Crawls Backward (When Alarmed)

IconProjects, musings about guitar builds, guitar repairs, vintage tube amplifiers, old radios, travel, home renovation, and other stuff.

Hammond 125CSE, Type 42 Amp, DIY Fostex 126En Speakers Come Together As One!

When you buy Hammond transformers (or most any transformer for that matter) you get a little schematic sheet that shows how to hook it up.

Whatcha do is find the impedance of the speaker you're using and the primary load.  I'm going to run an 8 ohm speaker - and I need a load of 7,000 ohms.  There isn't an exact match, which isn't too much of a concern for our amp.  I'm going to go with a 10K load - this will give a bit less power and (theoretically) a better bandwidth.  So I'm going to just connect the GRN (aka green) and black wires to my speaker terminals.

There, there now.  This won't hurt a bit.

I'm soldering the wiring for the new output transfomer.  I got this way cool Opti-Visor with LED lights on it.

Now we have the new transformer running on the amp and hooked back up into my "lab" bedroom system.

With the stuffing in the speaker, and the bigger output transformer on the amp, I actually have bass extension!  Not a ton, but a nice amount for such a small driver.

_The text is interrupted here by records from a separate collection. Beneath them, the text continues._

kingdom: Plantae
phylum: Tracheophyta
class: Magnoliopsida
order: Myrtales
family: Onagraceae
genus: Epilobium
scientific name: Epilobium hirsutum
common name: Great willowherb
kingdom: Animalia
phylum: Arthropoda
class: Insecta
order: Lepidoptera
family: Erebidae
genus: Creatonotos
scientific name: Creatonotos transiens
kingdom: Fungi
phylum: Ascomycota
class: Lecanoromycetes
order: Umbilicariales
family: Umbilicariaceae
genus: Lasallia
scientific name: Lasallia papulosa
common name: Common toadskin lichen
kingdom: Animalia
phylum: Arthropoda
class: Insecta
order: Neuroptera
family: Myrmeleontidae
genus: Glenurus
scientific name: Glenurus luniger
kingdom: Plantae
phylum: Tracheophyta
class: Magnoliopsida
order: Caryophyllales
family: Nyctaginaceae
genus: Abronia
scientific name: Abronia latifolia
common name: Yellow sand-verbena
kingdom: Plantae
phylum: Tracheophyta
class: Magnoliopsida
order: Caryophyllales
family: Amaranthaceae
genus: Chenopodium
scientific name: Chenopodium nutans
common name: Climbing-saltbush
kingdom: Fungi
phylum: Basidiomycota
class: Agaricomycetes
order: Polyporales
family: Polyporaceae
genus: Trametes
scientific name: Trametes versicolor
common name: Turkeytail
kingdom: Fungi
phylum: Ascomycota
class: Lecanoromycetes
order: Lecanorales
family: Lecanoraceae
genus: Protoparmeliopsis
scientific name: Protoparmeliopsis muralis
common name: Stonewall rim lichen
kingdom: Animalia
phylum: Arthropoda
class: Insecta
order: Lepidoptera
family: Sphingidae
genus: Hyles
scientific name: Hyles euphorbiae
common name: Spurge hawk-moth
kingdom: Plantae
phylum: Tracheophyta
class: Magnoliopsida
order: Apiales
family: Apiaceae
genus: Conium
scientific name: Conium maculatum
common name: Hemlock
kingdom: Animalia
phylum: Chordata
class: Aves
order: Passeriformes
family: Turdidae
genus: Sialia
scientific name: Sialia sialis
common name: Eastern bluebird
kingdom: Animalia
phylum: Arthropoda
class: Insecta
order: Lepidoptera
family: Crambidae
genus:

The speaker is really detailed - string quartets sound pretty amazing.  You can hear little changes in bowing! 

The sound is a bit more congested playing full symphonies, but that's to be expected.  Still, not bad at all.  I find myself really listening to the music - I think one would say it's "more involving."

I believe I mentioned the baffle step correction circuit.  I read a couple of articles such as the one here.  Then I cooked up this one

This goes in the line between the preamp and amp.  The pot lets you adjust a cut of up to 6 db at my "center" frequency, which I calculated to be 624 Hz (!).  Basically you calculate for the value of the capacitor - in my case it was .017uF.  I went through some .02 caps and measured them and found one that was about .018uF.

Martin King has done a lot of research on diffraction loss as well.  Most of the BSC designs I've seen use a circuit in the speaker line, which compensates for the rolloff, but also cut the speaker's efficiency.  I wanted to avoid that and so used the Elliot Sound Products circuit. 

It really works in practice - I find about half rotation (maybe 3 db?) of the pot better balances the highs and mids.


I've been running my FM-3 (on the top left in the picture of the whole 'system') with the cover off.  This is what the EMM-801 tuning eye tube looks like from the top - pretty cool.